Not more numerically, but somebody who wanted to upgrade their Mac and is convinced it will make a difference they need isn’t not going to buy a Mac, they will pay the extra money for the upgrade, which isn’t small. So not more sales but more upsales from the base model.
 
It will cut costs, but it won't generate more sales. Whatever the reason, it isn't justified for an asking price of $2,000. Apple should be at least putting this info as small print somewhere for consumers.
You still haven't produced anything that shows it matters in anything that isn't synthetic.
The 40% is exactly what the Anandtech article said, so it's their claim not mine.
Love a link. I see no posts that they have related to M2 other than just talking about the material from Apple.

https://www.anandtech.com/tag/apple-m2
What reviewer, who? There's a lot of Apple fanboy reviewers that don't do actual testing, and just spew nonsense on the spot. I expect a better review soon from Linux Tech Tips, which is sad that I'm hoping for them to review something. I would rather it be Hardware Unboxed but, they rarely delve into Apple products.

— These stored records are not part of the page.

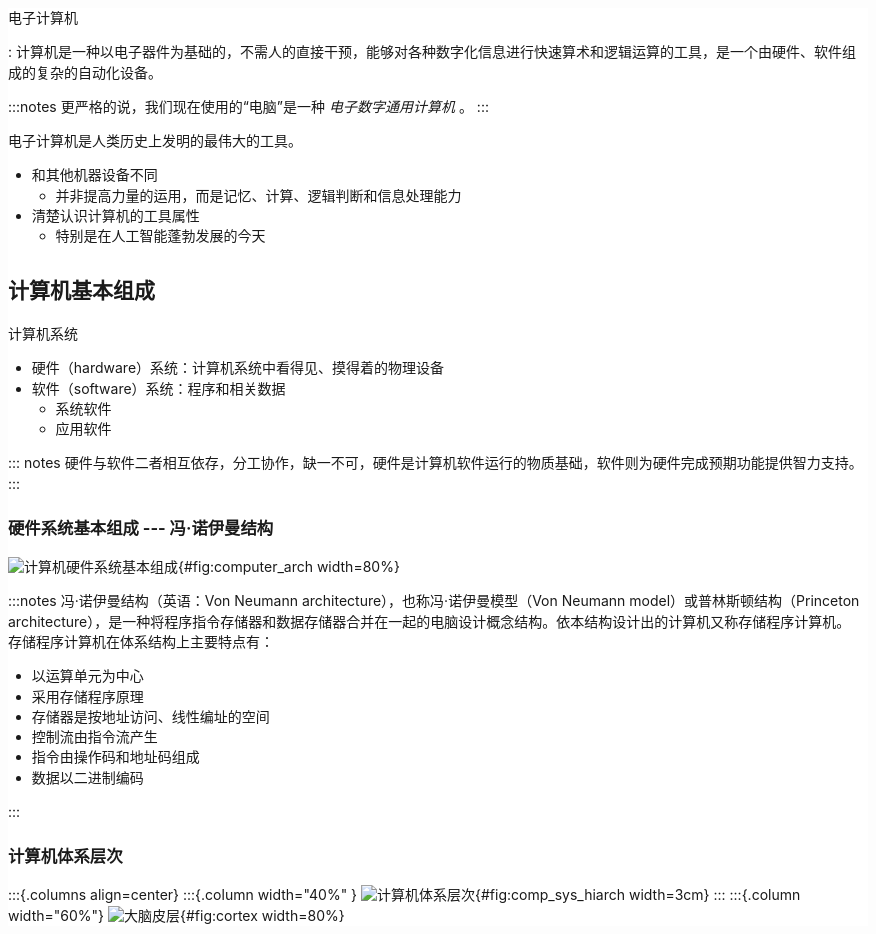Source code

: 电子计算机

: 计算机是一种以电子器件为基础的，不需人的直接干预，能够对各种数字化信息进行快速算术和逻辑运算的工具，是一个由硬件、软件组成的复杂的自动化设备。

:::notes
更严格的说，我们现在使用的“电脑”是一种 *电子数字通用计算机* 。
:::

电子计算机是人类历史上发明的最伟大的工具。

- 和其他机器设备不同
    - 并非提高力量的运用，而是记忆、计算、逻辑判断和信息处理能力
- 清楚认识计算机的工具属性
    - 特别是在人工智能蓬勃发展的今天

## 计算机基本组成

计算机系统

- 硬件（hardware）系统：计算机系统中看得见、摸得着的物理设备
- 软件（software）系统：程序和相关数据
    - 系统软件
    - 应用软件

::: notes
硬件与软件二者相互依存，分工协作，缺一不可，硬件是计算机软件运行的物质基础，软件则为硬件完成预期功能提供智力支持。
:::

### 硬件系统基本组成 --- 冯·诺伊曼结构

![计算机硬件系统基本组成](assets/computer_arch.png){#fig:computer_arch width=80%}



:::notes
冯·诺伊曼结构（英语：Von Neumann architecture），也称冯·诺伊曼模型（Von Neumann model）或普林斯顿结构（Princeton architecture），是一种将程序指令存储器和数据存储器合并在一起的电脑设计概念结构。依本结构设计出的计算机又称存储程序计算机。
存储程序计算机在体系结构上主要特点有：

* 以运算单元为中心
* 采用存储程序原理
* 存储器是按地址访问、线性编址的空间
* 控制流由指令流产生
* 指令由操作码和地址码组成
* 数据以二进制编码

:::

### 计算机体系层次





:::{.columns align=center}
:::{.column width="40%" }
![计算机体系层次](assets/comp_sys_hiarch.png){#fig:comp_sys_hiarch width=3cm}
:::
:::{.column width="60%"}
![大脑皮层](assets/cortex.png){#fig:cortex width=80%}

Repeatedly I've posted info showing base M2 Pro is faster than base M1 Pro in literally everything other than synthetic benchmarks that only look at IOPS. Real world? Zero appreciable difference in pretty much all testing I've seen. What have you seen to the contrary? Saying something is 40% slower, while also not being able to show that it matters in the real world is the definition of pointless.
You took a benchmark that's not related to Apple products to prove this doesn't matter. There's a lot more that goes into SSD testing than running Photoshop.
Okay, at least this test is "something". You have shown nothing. What app is limited by "only" a 2900MB/s SSD? No theories, show us the testing.